As a developer for the mainstream market there’s no point me doing a big project in WebGL or even HTML5 right now until the bulk of the userbase is there. Part of me wants to go back to doing more experimental stuff though for that <10% of geeks that feed off the cool demos. But commercially, Flash is great for "compile once deploy (almost) anywhere". I can reach the greatest number of users and have a smaller dev team because I don't have to allocate resources to sorting out inconsistencies from one browser/device deployment to the next. I had spent a decade in conventional web development and only went to Flash ironically at a time when the whole HTML5 fuss kicked off with Steve Jobs's slightly eccentric rant. Compared to old DHTML/HTML4/Javascript/Ajax Flash is a revelation in terms of producing bug free code that runs pretty much exactly the same regardless of browser or OS. Making changes to cater for a particular browser was always very demoralising.
Whatever happens, as developers and consumers exciting times are ahead, and I'm sure this battle will just run and run and – most likely – end in stalemate.
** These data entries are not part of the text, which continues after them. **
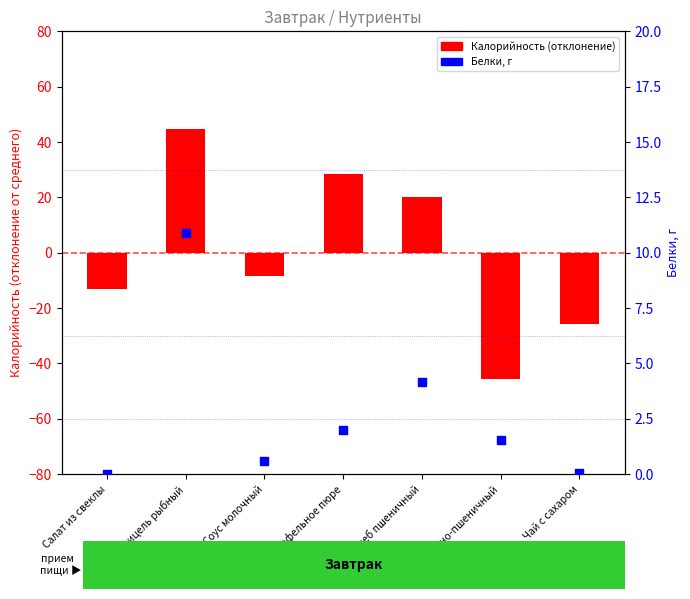

Which series reaches the maximum Y coordinate?

Калорийность (отклонение)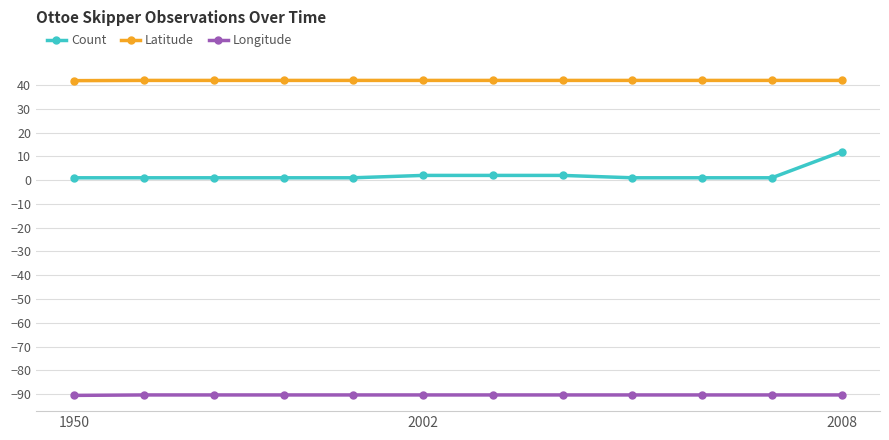

Which series has the largest total across all categories?

Latitude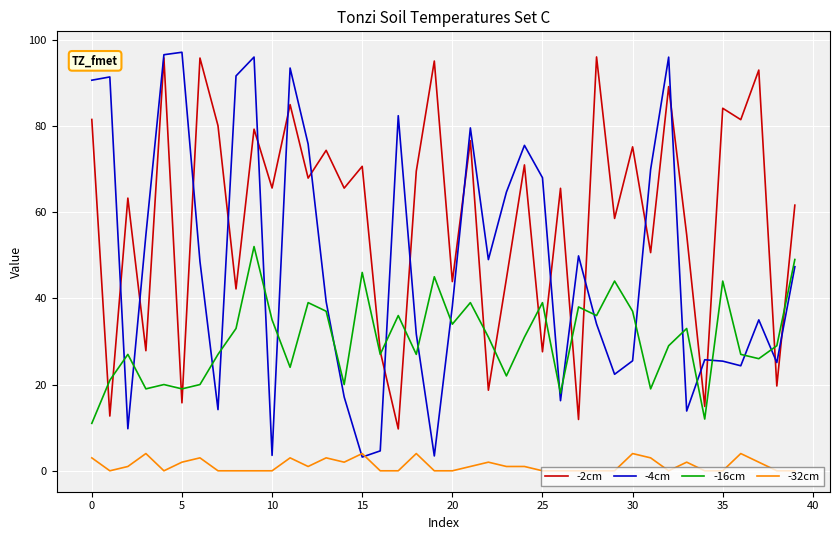

What is the maximum value for -32cm?

4.0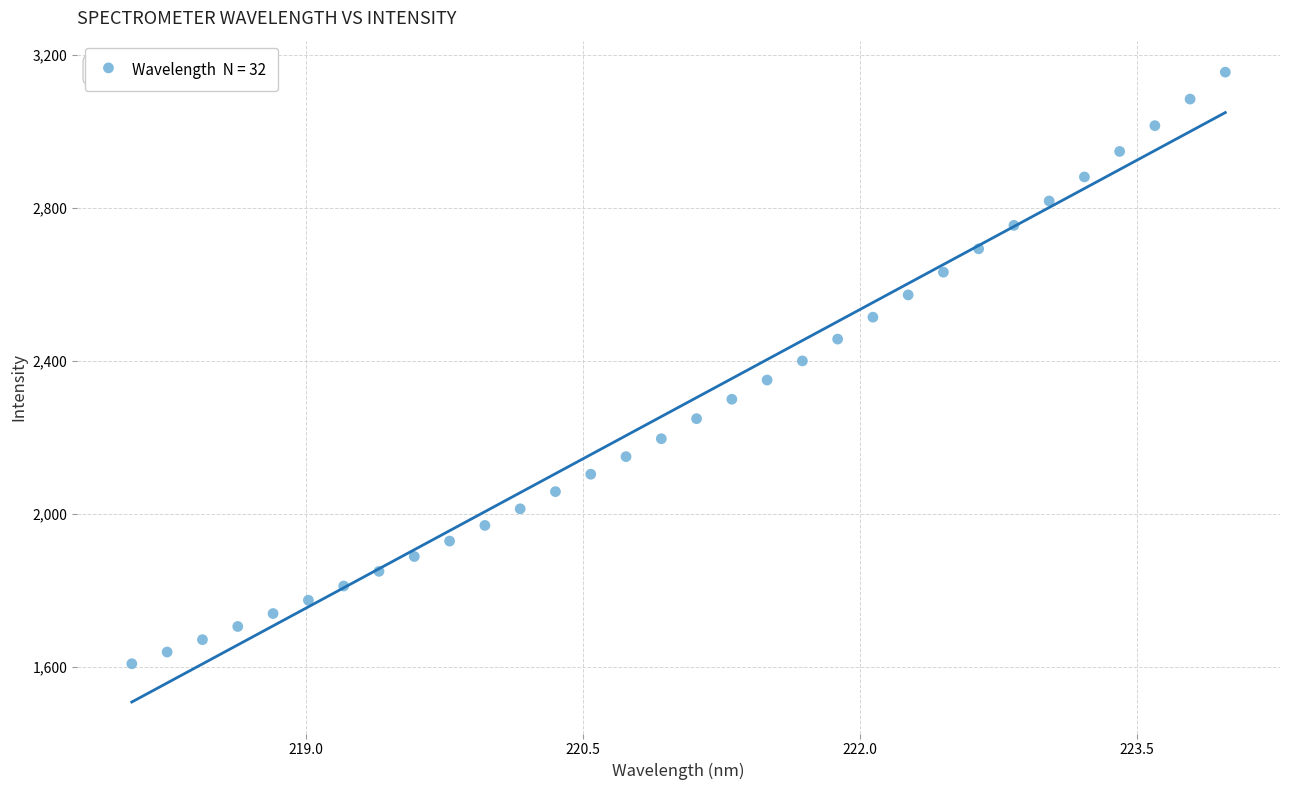

What is the range of X values (max minus min)?

5.9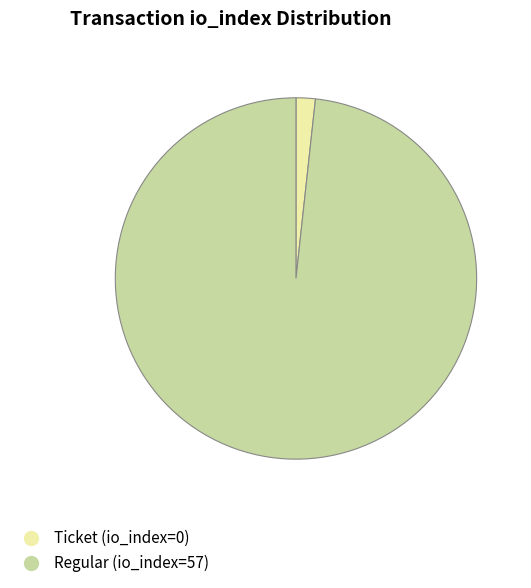

How many segments does this pie chart have?

2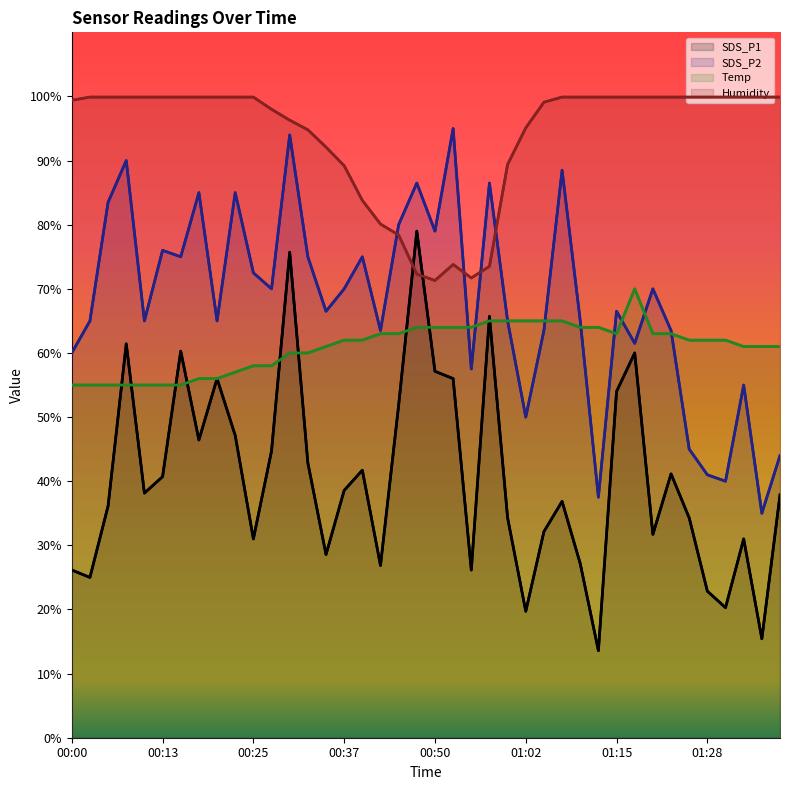

Reading left to right, transcribe all the data shown in this chart.

SDS_P1: 00:00=26.1	00:03=25.0	00:05=36.1	00:08=61.4	00:10=38.1	00:13=40.7	00:15=60.3	00:18=46.4	00:20=56.0	00:22=47.1	00:25=31.0	00:27=44.7	00:30=75.7	00:32=42.9	00:35=28.6	00:37=38.6	00:40=41.7	00:42=26.9	00:45=51.9	00:47=79.0	00:50=57.1	00:52=56.0	00:54=26.1	00:57=65.7	00:59=34.3	01:02=19.7	01:04=32.1	01:07=36.9	01:10=27.1	01:13=13.6	01:15=54.0	01:18=60.0	01:20=31.7	01:23=41.1	01:26=34.3	01:28=22.9	01:31=20.3	01:33=31.0	01:35=15.4	01:38=37.9
SDS_P2: 00:00=60.0	00:03=65.0	00:05=83.5	00:08=90.0	00:10=65.0	00:13=76.0	00:15=75.0	00:18=85.0	00:20=65.0	00:22=85.0	00:25=72.5	00:27=70.0	00:30=94.0	00:32=75.0	00:35=66.5	00:37=70.0	00:40=75.0	00:42=63.5	00:45=80.0	00:47=86.5	00:50=79.0	00:52=95.0	00:54=57.5	00:57=86.5	00:59=65.0	01:02=50.0	01:04=63.5	01:07=88.5	01:10=65.0	01:13=37.5	01:15=66.5	01:18=61.5	01:20=70.0	01:23=63.5	01:26=45.0	01:28=41.0	01:31=40.0	01:33=55.0	01:35=35.0	01:38=44.0
Temp: 00:00=55.0	00:03=55.0	00:05=55.0	00:08=55.0	00:10=55.0	00:13=55.0	00:15=55.0	00:18=56.0	00:20=56.0	00:22=57.0	00:25=58.0	00:27=58.0	00:30=60.0	00:32=60.0	00:35=61.0	00:37=62.0	00:40=62.0	00:42=63.0	00:45=63.0	00:47=64.0	00:50=64.0	00:52=64.0	00:54=64.0	00:57=65.0	00:59=65.0	01:02=65.0	01:04=65.0	01:07=65.0	01:10=64.0	01:13=64.0	01:15=63.0	01:18=70.0	01:20=63.0	01:23=63.0	01:26=62.0	01:28=62.0	01:31=62.0	01:33=61.0	01:35=61.0	01:38=61.0
Humidity: 00:00=99.4	00:03=99.9	00:05=99.9	00:08=99.9	00:10=99.9	00:13=99.9	00:15=99.9	00:18=99.9	00:20=99.9	00:22=99.9	00:25=99.9	00:27=98.0	00:30=96.3	00:32=94.8	00:35=92.1	00:37=89.2	00:40=83.8	00:42=80.1	00:45=78.4	00:47=72.3	00:50=71.3	00:52=73.8	00:54=71.7	00:57=73.5	00:59=89.4	01:02=95.1	01:04=99.1	01:07=99.9	01:10=99.9	01:13=99.9	01:15=99.9	01:18=99.9	01:20=99.9	01:23=99.9	01:26=99.9	01:28=99.9	01:31=99.9	01:33=99.9	01:35=99.9	01:38=99.9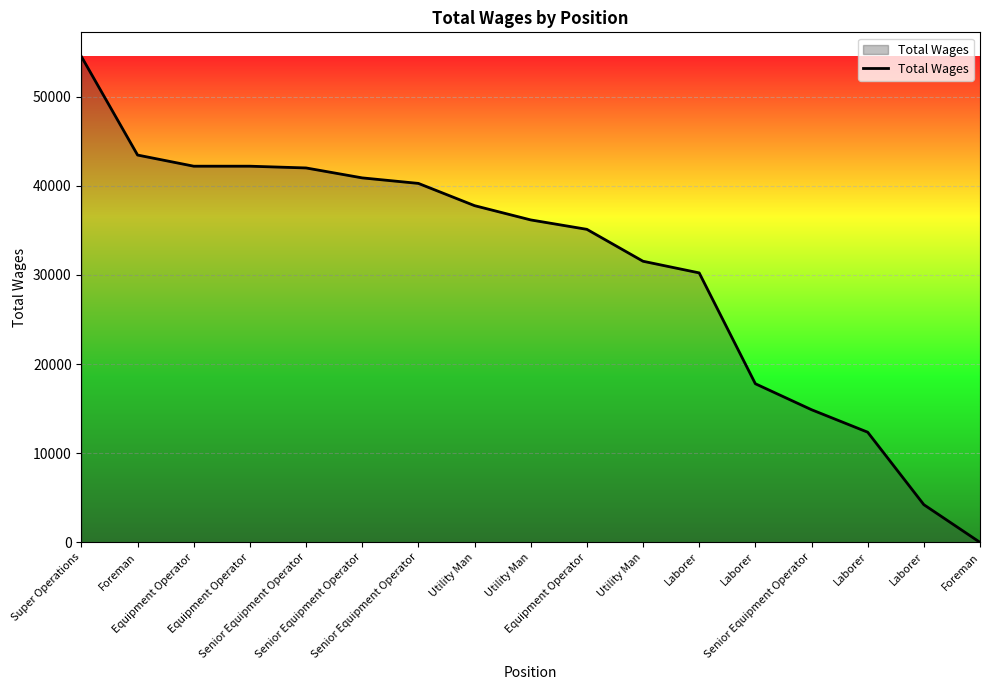

Does the chart have visible grid lines?

Yes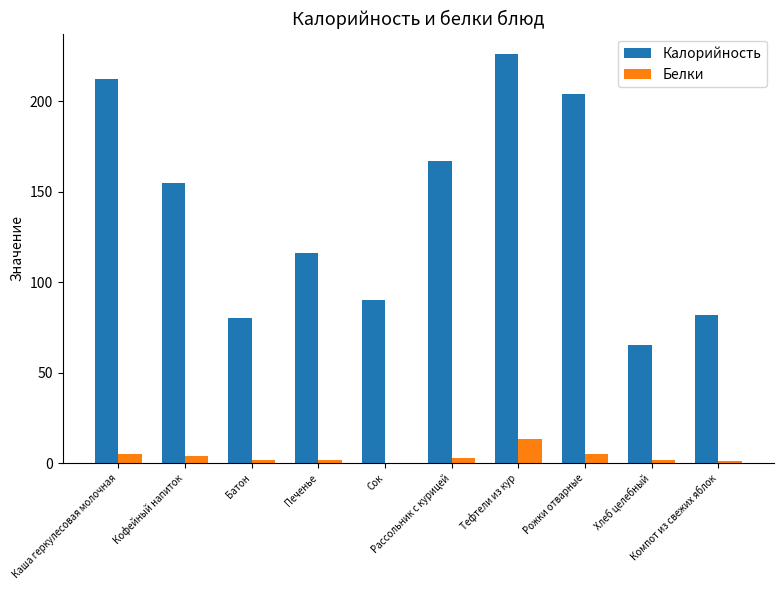

Is it true that Белки equals 5.0 at Рожки отварные?

True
I might add (and surprised nobody else has picked this up) that creating a simple button – barely any more sophisticated than those awful Java navigation buttons from a decade ago – and challenging somebody to beat it was never going to end well.
WRT webgl acceptance.
Consider something like Google Wave – now, admittedly the *idea* was not one that was too successful, was kind of a fuzzy thing that finally got stripped down and turned into a real-time collaboration tool.
But, they did require you run Chrome/Safari/Firefox – basically cutting out half the US browser market.
Anyone on the other side of that divide, they recommended chromeframe.
And yes, gamers I would say are much more likely to not be running IE, I hardly have figures for it, but I expect it won’t be 70%.
And anyone who doesn’t have a modern web browser, well, adding one is pretty trivial if your game is cool enough.
I’m not too worried about webgl. Unlike, say, webm, webgl kinda sells itself due to the unique capabilities it offers.